Azioni da svolgere:
[A] Secondo il brano, che cosa sono in realtà i comportamenti problema?
[B] Riporta il passo del brano da "D. Esistono percorsi" fino a "per ogni persona?" compreso, mettendo "educatori" al posto di "operatori".

Brano da leggere:
============================================================

D. Quali attività di tipo psicoeducativo possono essere proposte anche a persone adulte?
R. Parlando di persone con gravi difficoltà, in genere non verbali o scarsamente verbali, nella mia esperienza ciò che preoccupa maggiormente gli educatori, e in particolare i genitori, riguarda i comportamenti problematici. Per essere chiari, l’aggressività auto ed etero diretta. Purtroppo, tanti cercano di intervenire per “togliere” comportamenti problema, mentre si dovrebbe intervenire per consegnare la possibilità di tenere comportamenti adeguati, che è molto differente. Da molti anni si sa che i comportamenti problema sono “messaggi” ovvero sono sostitutivi di comunicazioni adeguate. Per queste persone, noi cerchiamo di riorganizzare l’ambiente fisico e relazionale, in modo da renderlo chiaro e significativo. La prima cosa da fare è ragionare sul livello di comunicazione recettiva di queste persone e cominciare a comunicare con loro in maniera davvero chiara. La seconda cosa da fare è aiutare loro a comunicare con noi in maniera davvero chiara. Gli strumenti per capire le competenze comunicative di una persona, anche adulta e non verbale, esistono. E anche le modalità di aiuto, sono più che reperibili in letteratura, e in italiano. E, a quel punto, una persona autistica va ascoltata.

D. Esistono percorsi formativi finalizzati a fornire agli operatori le competenze necessarie a sapere progettare un intervento psicoeducativo individualizzato ed efficace per ogni persona?

============================================================

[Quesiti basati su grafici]

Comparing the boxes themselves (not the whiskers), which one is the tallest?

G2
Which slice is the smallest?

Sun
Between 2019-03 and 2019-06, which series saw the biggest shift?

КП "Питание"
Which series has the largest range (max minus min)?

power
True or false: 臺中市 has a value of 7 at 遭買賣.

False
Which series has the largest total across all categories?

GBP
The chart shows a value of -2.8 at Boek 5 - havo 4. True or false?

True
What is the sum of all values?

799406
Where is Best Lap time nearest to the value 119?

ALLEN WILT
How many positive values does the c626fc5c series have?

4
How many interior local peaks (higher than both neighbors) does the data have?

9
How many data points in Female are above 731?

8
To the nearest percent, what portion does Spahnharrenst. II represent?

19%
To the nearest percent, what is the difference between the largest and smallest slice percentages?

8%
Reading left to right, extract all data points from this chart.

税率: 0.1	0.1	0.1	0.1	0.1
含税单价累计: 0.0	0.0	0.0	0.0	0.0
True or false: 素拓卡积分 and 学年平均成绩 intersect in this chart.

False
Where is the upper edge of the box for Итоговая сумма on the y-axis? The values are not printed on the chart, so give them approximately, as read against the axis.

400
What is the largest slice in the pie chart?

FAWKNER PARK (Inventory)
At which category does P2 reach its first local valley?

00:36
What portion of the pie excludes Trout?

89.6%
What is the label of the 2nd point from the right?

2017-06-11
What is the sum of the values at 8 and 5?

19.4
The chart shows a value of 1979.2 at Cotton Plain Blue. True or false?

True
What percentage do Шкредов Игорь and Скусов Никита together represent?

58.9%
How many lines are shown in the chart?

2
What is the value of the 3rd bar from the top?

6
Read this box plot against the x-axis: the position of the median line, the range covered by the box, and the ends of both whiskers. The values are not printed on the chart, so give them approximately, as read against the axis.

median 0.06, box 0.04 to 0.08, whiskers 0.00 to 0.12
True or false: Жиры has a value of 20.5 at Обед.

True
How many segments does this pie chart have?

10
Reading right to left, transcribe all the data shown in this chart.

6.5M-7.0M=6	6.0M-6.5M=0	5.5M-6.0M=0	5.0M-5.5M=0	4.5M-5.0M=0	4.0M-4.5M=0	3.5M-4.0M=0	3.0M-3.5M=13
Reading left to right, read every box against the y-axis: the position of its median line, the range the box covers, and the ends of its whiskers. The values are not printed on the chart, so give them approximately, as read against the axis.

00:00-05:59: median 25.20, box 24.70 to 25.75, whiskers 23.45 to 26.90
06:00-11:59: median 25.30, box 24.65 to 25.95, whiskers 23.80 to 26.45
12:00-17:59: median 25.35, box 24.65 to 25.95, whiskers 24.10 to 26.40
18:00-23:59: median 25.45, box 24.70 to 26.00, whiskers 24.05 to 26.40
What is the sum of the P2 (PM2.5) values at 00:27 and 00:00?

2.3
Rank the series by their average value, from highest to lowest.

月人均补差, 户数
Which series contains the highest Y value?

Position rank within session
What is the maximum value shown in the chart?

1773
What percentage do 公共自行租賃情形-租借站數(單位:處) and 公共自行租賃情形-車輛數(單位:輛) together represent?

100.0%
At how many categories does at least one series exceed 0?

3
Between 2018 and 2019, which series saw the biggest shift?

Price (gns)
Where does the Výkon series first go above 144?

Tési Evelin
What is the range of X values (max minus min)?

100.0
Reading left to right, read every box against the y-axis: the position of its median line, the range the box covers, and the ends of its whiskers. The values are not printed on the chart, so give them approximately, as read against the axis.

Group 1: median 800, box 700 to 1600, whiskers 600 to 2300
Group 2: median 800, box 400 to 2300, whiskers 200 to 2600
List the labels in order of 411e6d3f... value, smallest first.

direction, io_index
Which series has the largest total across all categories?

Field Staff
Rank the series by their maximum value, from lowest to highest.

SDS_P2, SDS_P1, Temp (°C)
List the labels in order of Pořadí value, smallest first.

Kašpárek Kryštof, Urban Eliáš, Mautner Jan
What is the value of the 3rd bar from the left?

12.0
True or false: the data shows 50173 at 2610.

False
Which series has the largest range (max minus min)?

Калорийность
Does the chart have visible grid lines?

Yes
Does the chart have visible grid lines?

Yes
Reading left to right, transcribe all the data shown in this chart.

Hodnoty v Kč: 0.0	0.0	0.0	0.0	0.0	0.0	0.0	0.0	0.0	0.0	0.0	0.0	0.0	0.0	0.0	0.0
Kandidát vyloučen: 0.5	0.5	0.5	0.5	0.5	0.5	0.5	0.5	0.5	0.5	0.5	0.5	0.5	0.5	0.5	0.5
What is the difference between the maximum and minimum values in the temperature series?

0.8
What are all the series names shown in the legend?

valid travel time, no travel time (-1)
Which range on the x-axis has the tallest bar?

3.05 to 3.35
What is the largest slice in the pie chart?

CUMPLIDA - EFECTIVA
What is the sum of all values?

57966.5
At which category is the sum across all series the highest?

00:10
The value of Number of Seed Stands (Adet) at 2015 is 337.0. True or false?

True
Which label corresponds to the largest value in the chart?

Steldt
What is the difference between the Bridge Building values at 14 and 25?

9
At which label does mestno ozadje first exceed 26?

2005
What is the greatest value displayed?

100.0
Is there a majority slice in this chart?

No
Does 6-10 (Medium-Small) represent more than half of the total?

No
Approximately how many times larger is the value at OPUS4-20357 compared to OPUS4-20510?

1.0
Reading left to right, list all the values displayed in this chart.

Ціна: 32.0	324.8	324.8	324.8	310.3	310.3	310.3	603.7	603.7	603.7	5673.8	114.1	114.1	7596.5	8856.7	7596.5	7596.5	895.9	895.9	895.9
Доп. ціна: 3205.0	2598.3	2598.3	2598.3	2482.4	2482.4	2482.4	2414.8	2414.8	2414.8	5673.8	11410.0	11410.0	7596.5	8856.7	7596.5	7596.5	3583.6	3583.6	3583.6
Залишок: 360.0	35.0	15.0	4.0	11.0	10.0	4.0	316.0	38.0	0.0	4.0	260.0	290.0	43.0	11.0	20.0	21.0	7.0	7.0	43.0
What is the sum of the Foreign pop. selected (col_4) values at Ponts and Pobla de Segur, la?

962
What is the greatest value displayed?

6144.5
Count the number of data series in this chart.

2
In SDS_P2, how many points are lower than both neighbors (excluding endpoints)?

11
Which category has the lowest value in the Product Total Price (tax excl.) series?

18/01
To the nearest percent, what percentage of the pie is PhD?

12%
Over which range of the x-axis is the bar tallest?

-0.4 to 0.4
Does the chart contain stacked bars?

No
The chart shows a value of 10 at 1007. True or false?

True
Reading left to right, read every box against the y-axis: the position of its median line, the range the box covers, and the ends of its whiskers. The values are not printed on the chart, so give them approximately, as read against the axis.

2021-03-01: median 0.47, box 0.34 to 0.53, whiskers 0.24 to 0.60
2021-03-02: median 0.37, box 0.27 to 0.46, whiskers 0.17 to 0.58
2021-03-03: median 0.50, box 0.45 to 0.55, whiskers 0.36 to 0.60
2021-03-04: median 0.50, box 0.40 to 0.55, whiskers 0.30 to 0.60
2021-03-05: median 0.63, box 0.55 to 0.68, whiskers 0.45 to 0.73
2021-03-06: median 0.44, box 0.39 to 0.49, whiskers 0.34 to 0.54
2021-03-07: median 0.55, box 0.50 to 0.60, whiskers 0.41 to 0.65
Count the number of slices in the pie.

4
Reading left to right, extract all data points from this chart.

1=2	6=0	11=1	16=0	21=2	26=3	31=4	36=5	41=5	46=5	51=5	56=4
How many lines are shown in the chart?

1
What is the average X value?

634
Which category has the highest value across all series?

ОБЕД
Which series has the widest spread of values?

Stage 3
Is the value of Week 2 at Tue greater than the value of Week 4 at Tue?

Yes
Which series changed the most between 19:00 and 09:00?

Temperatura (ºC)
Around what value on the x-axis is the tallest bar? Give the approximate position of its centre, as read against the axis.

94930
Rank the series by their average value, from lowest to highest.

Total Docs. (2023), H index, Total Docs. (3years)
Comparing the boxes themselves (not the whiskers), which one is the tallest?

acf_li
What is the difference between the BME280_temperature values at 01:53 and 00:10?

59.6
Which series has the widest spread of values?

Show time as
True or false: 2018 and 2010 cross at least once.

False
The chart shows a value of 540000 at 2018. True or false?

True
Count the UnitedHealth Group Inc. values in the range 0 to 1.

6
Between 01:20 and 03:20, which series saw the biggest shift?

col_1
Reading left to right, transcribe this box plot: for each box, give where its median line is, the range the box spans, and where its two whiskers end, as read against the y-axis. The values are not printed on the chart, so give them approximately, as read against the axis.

============================================================

Risultati dei compiti:
[A] Sono «messaggi», cioè sostituiscono comunicazioni adeguate.

[B]
D. Esistono percorsi formativi finalizzati a fornire agli educatori le competenze necessarie a sapere progettare un intervento psicoeducativo individualizzato ed efficace per ogni persona?